After Tuesday’s work finished, one of my roommates and I walked across the street to meet another intern and catch up. Boondoggles has a special for every weeknight, and “Texas Tuesdays” featured half-price Texas brews – a perfect match for the dozen pizza entrees that seem to be the pub’s specialty. I opted for “The Robusto,” a trio of pepperoni, Italian sausage and bacon swimming in cheese and mushrooms, in calzone format. Needless to say, we stayed at the table for quite some time.
NASA’s cultural impact is present even here. Space mission patches compete with beer logos across the walls, and the menu has animal caricatures of astronauts, office workers and engineers lounging against the bar. The crowd looks like any other evening bar gathering, except many of them probably design spacecraft and do rocket science for a living. It is easy to focus on the technical rigor so prevalent throughout four years of engineering undergraduate study, but there is a life after the diploma after all.
The 8-to-5 workday is a perfectly kept secret.
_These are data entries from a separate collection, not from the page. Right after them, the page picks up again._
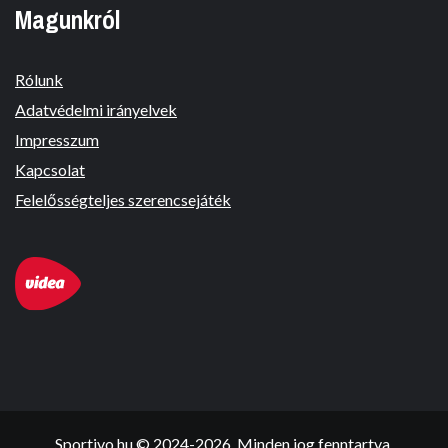
Magunkról
Rólunk
Adatvédelmi irányelvek
Impresszum
Kapcsolat
Felelősségteljes szerencsejáték
Sportivo.hu © 2024-2026. Minden jog fenntartva.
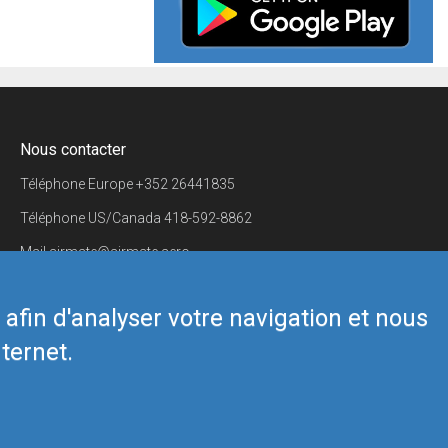
Nous contacter
Téléphone Europe
+352 26441835
Téléphone US/Canada
418-592-8862
Mail
airmate@airmate.aero
(c) Myriel Aviation SA
s afin d'analyser votre navigation et nous
ternet.
Back to top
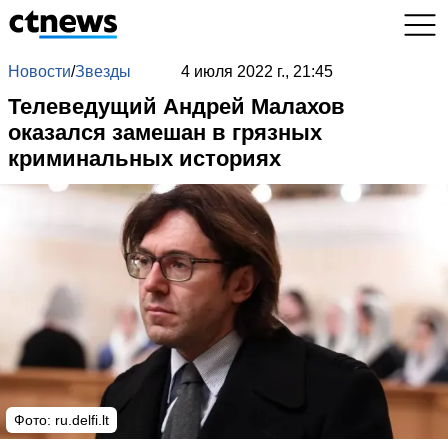
Новости
/
Звезды
4 июля 2022 г., 21:45
Телеведущий Андрей Малахов
оказался замешан в грязных
криминальных историях
Фото: ru.delfi.lt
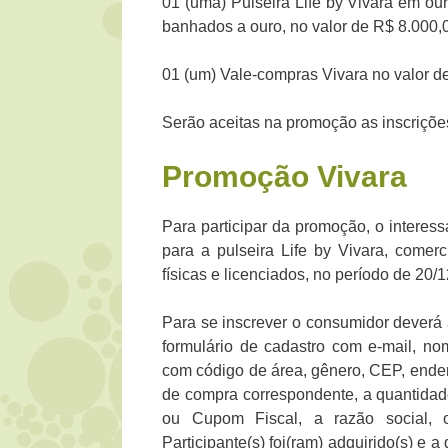
01 (uma) Pulseira Life by Vivara em our
banhados a ouro, no valor de R$ 8.000,00
01 (um) Vale-compras Vivara no valor de 
Serão aceitas na promoção as inscrições
Promoção
Vivara
Para participar da promoção, o interes
para a pulseira Life by Vivara, come
físicas e licenciados, no período de 20/
Para se inscrever o consumidor deverá 
formulário de cadastro com e-mail, no
com código de área, gênero, CEP, ender
de compra correspondente, a quantidade
ou Cupom Fiscal, a razão social, 
Participante(s) foi(ram) adquirido(s) 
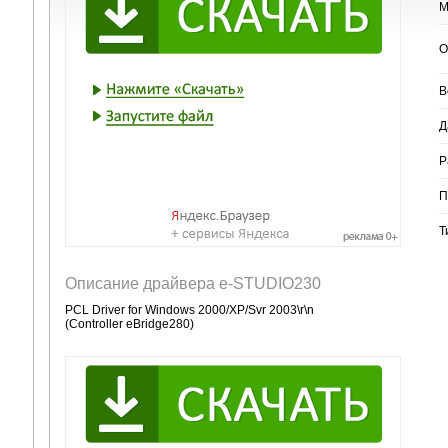
М
О
В
Д
Р
П
Т
Описание драйвера e-STUDIO230
PCL Driver for Windows 2000/XP/Svr 2003\r\n
(Controller eBridge280)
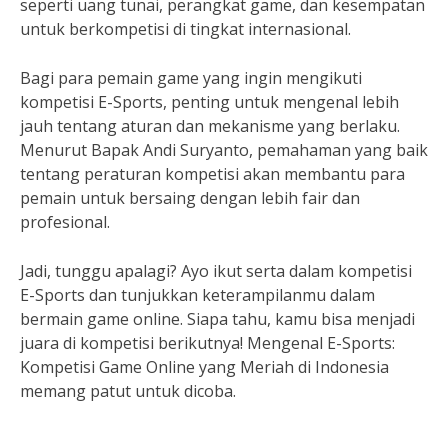
seperti uang tunai, perangkat game, dan kesempatan
untuk berkompetisi di tingkat internasional.
Bagi para pemain game yang ingin mengikuti
kompetisi E-Sports, penting untuk mengenal lebih
jauh tentang aturan dan mekanisme yang berlaku.
Menurut Bapak Andi Suryanto, pemahaman yang baik
tentang peraturan kompetisi akan membantu para
pemain untuk bersaing dengan lebih fair dan
profesional.
Jadi, tunggu apalagi? Ayo ikut serta dalam kompetisi
E-Sports dan tunjukkan keterampilanmu dalam
bermain game online. Siapa tahu, kamu bisa menjadi
juara di kompetisi berikutnya! Mengenal E-Sports:
Kompetisi Game Online yang Meriah di Indonesia
memang patut untuk dicoba.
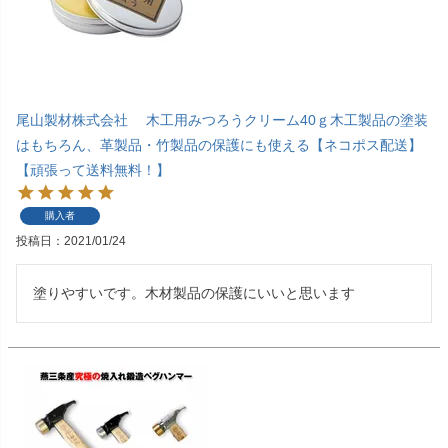
尾山製材株式会社 木工用みつろうクリーム40ｇ木工製品の塗装
はもちろん、革製品・竹製品の保護にも使える【ネコポス配送】
【頑張って送料無料！】
購入者
投稿日
2021/01/24
塗りやすいです。木材製品の保護にいいと思います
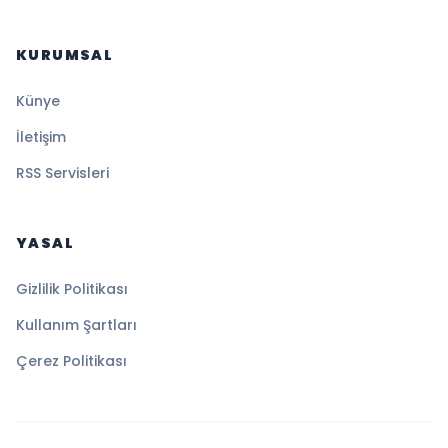
KURUMSAL
Künye
İletişim
RSS Servisleri
YASAL
Gizlilik Politikası
Kullanım Şartları
Çerez Politikası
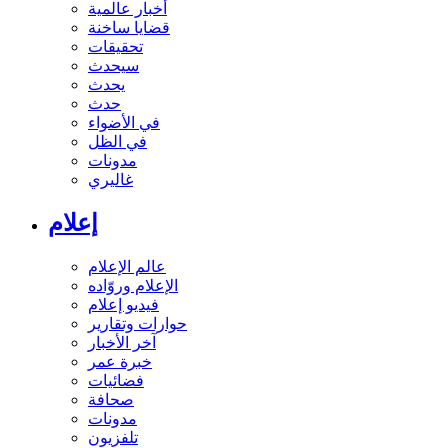
أخبار عالمية
قضايا ساخنة
تحقيقات
سيحدث
يحدث
حدث
في الأضواء
في الظل
مدونات
غاليري
إعلام
عالم الإعلام
الإعلام وروّاده
فيديو إعلام
حوارات وتقارير
آخر الأخبار
خبرة عمر
فضائيات
صحافة
مدونات
تلفزيون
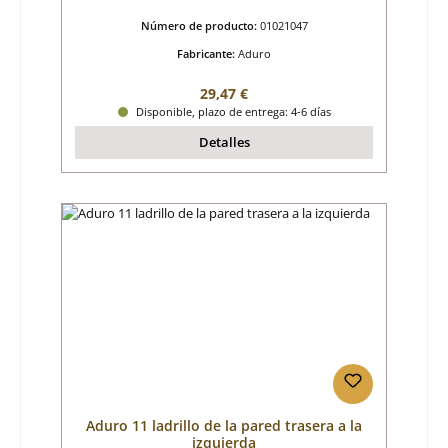
Número de producto:
01021047
Fabricante:
Aduro
Precio normal:
29,47 €
Disponible, plazo de entrega: 4-6 días
Detalles
Aduro 11 ladrillo de la pared trasera a la
izquierda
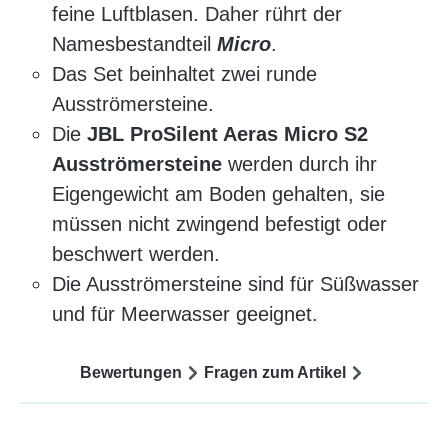
feine Luftblasen. Daher rührt der
Namesbestandteil
Micro
.
Das Set beinhaltet zwei runde
Ausströmersteine.
Die
JBL ProSilent Aeras Micro S2
Ausströmersteine
werden durch ihr
Eigengewicht am Boden gehalten, sie
müssen nicht zwingend befestigt oder
beschwert werden.
Die Ausströmersteine sind für Süßwasser
und für Meerwasser geeignet.
Bewertungen
Fragen zum Artikel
Adults in the “real world” profess their hatred towards it, and college idealists scoff at its idea, but let me tell you the truth: it is fantastic. Academia creeps into every hour of life either as lectures, notes, or study sessions. But the 9-hour workday has solid, relatively immobile boundaries. You go to work with one purpose – to do work. You make plenty of money. Then the rest of the day is yours to spend as you see fit.
The intern community plays basketball, soccer or frisbee most days after 5p.m. I’ve met some incredibly talented, incredibly motivated, and hilariously funny people from across the United States. A group of us are planning a New Orleans and Mississippi road trip in mid July. I have time to read a good book, learn how to cook great meals, and generally not be stressed over ever-present assignments. And weekends are completely free.
The work is complicated and the learning curve is steep, but the freedom a set work schedule brings is one of the many hidden perks rarely mentioned in job applications or discussions. It is an added bonus that my job happens to be one of my passions, and I’d be perfectly happy working even more.
I’ve learned an incredible amount about how to put humans and robots into Martian orbit over the past three weeks, but I’ve also had a fantastic time living in a new city. It is refreshing to know that the “daily grind” isn’t as flavorless as many make it out to be.